Hm so my thoughts here are:
The walk_tg_tree_from(tg_unthrottle_up) will update *nr_running counts up
to the cfs_rq->tg->se[cpu_of(rq)]. However if that cfs_rq isn't the root
one, we'll need the for_each_sched_entity() loop further down
unthrottle_cfs_rq() to update the upper part of the hierarchy. The values
that will be up-propagated there are the ones being saved here.

>
>> +
>> +	/* Accumulate the delta in the parent's stash. Once all its children
>> +	 * (i.e. all of this cfs_rq's siblings) have been visited, this value
>> +	 * will be stable and used for its own count update.
>> +	 */
>> +	pcfs_rq->unthrottled_h_nr_running += task_delta;
>> +	pcfs_rq->unthrottled_idle_h_nr_running += idle_task_delta;
>> +
>> +	/*
>> +	 * If the cfs_rq became empty during throttling, then we dequeued
>> +	 * it. It needs to be put back in the hierarchy if it or any of
>> +	 * its children have now-unthrottled tasks.
>> +	 */
>> +	if (!se->on_rq && (cfs_rq->h_nr_running || cfs_rq->idle_h_nr_running)) {
>> +		enqueue_entity(pcfs_rq, se, ENQUEUE_WAKEUP);
>> +	} else {
>> +		update_load_avg(pcfs_rq, se, UPDATE_TG);
>> +		se_update_runnable(se);
>>      }
>
> So I think this is trying to combine the all updates, and it's logically
> just the same as if the loop was enqueue_task_fair, like you mentioned
> in a followup for the throttle_one_task and dequeue_task_fair?
>

Good point, that should be a mirror of throttle_one_task() wrt the enqueueing.

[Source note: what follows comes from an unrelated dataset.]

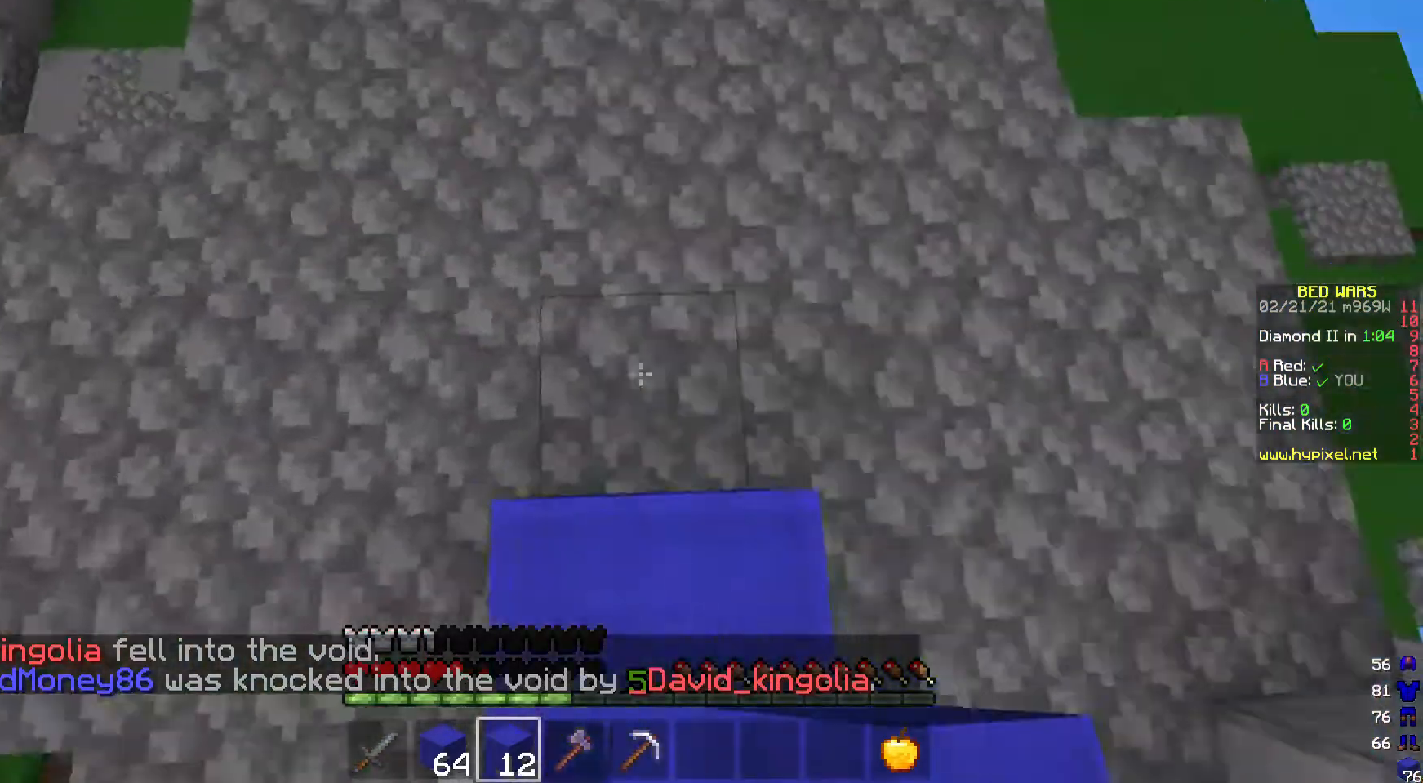
{"keys": ["w"], "mouse": [], "events": [[167, "w", "down"]]}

>>  void unthrottle_cfs_rq(struct cfs_rq *cfs_rq)
>> @@ -5922,25 +6152,17 @@ void unthrottle_cfs_rq(struct cfs_rq *cfs_rq)
>>              goto unthrottle_throttle;
>>      }
>>
>> -	task_delta = cfs_rq->h_nr_running;
>> -	idle_task_delta = cfs_rq->idle_h_nr_running;
>> -	for_each_sched_entity(se) {
>> -		struct cfs_rq *qcfs_rq = cfs_rq_of(se);
>> -
>> -		if (se->on_rq)
>> -			break;
>> -		enqueue_entity(qcfs_rq, se, ENQUEUE_WAKEUP);
>> -
>> -		if (cfs_rq_is_idle(group_cfs_rq(se)))
>> -			idle_task_delta = cfs_rq->h_nr_running;
>> +	if (cfs_rq->throttle_count)
>> +		return;
>>
>> -		qcfs_rq->h_nr_running += task_delta;
>> -		qcfs_rq->idle_h_nr_running += idle_task_delta;
>> +	/*
>> +	 * cfs_rq's below us may not have been fully emptied out, so we can't rely
>> +	 * directly on ->h_nr_running. Use the stash instead.
>> +	 */
>> +	task_delta = cfs_rq->unthrottled_h_nr_running;
>> +	idle_task_delta = cfs_rq->unthrottled_idle_h_nr_running;
>>
>> -		/* end evaluation on encountering a throttled cfs_rq */
>> -		if (cfs_rq_throttled(qcfs_rq))
>> -			goto unthrottle_throttle;
>> -	}
>> +	walk_tg_tree_from(cfs_rq->tg, tg_nop, tg_unthrottle_clear_up, (void *)rq);
>>
>>      for_each_sched_entity(se) {
>>              struct cfs_rq *qcfs_rq = cfs_rq_of(se);
>
> I think this would be simpler by making the first/original
> walk_tg_tree_from be
>
> walk_tg_tree_from(cfs_rq->tg, tg_unthrottle_clear_down, tg_unthrottle_up, (void *)rq);
>
> (With the clear function being the same, just renamed)
>
> We never have any unthrottled* saved between calls to unthrottle_cfs_rq,
> because if throttled_count is set for us, it's set for all of our
> descendants too, so we're doing nothing but throttle_count stuff in that
> case. Sadly that doesn't let us remove the cfs_rq fields, that would
> need a walk_tg_tree_by_level.

Good point, I think that makes sense. Thanks!